Squint a little and you can see so many other conflicts that have played out in just this way, since the dawn of human history. Are we doomed to endlessly repeat the cycle of military build-up (keeping the weapons factories humming and the stock market soaring) followed by conflict and the violent imposition of new social structures—rinse and repeat?
Can there be another way?
In the case of Russia vs. Ukraine, it’s been heartening to see big crowds risking their lives to protest the action of their government (just as US citizens did in 1968 (Vietnam) and 2004 (Iraq). Unlike World War II, when there was a clear enemy who deserved to be vanquished, most recent conflicts are wars of choice, fought to preserve or enhance elite strategic interests.
We may not like Putin and his cronies, but they are just another example of the general paradigm of might makes right, which has been the US stance as well: here at home we tolerate the on-going impoverishment of people and social services in order to support the most powerful military in the world.
It’s the paradigm that needs our attention.
Those who are facing down the guns do not have the luxury of holding space for peace, unless they are willing to be martyrs.
It falls to those of us on the sidelines to do the hard work of changing the paradigm and fostering a culture of peace.
In 1848, Thoreau famously withheld taxes and went to jail to protest the US involvement in what he considered to be an unjust war.
In his letter penned from prison, “On Civil Disobedience,” which inspired Rev.
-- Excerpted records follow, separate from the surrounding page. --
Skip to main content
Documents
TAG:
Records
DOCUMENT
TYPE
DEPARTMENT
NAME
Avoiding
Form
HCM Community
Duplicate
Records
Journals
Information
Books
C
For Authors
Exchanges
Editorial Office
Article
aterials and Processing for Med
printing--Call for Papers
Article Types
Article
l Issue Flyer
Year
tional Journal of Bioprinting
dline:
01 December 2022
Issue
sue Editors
Martin Luther King Jr. decades later, Thoreau wrote:
“If the injustice is part of the necessary friction of the machine of government, let it go, let it go: perchance it will wear smooth — certainly the machine will wear out… but if it is of such a nature that it requires you to be the agent of injustice to another, then I say, break the law. Let your life be a counter-friction to stop the machine. What I have to do is to see, at any rate, that I do not lend myself to the wrong which I condemn.”
Listening to Thoreau in 2022, I have to ask: How can I lend my life to the cause of world peace, the creation of social structures that nourish all people and the more-than-human world? How can I put my gifts—for writing, teaching and encouraging others to give creative expression to their truths—in service to the cause of a brighter future for all of us on Earth?
Thoreau also wrote: “Most [people] live lives of quiet desperation and go to the grave with the song still in them.”
One act of liberation that any of us can do, with the basic creativity that is our birthright, is to sing our song! Sing it loud!
Let the beauty inside us shine through and counter the darkness of that heavy, old paradigm under which so many of our ancestors were forced to live and die.
We are each being called upon now to become sturdy planks on the bridge to the future, over which our descendants can cross to the better world that is possible.
Each of us is a vessel for the creative spark that dances with life on this planet. Open your hearts and let that Lifeforce pour through you!
Let your words and your images become instruments of peace. Reach out and harmonize with kindred spirits around you. Let your chorus ring out, sending ripples of peaceful intentions across the world.
Darkness can only be defeated with light. Every whisper, every murmured prayer, every unspoken positive intention, is an important contribution.
As Rumi said, “Be your note.”
Be it now, for the ancestors who are cheering us on, and for the future beings who, we hope, will be blessing our memory in a better time.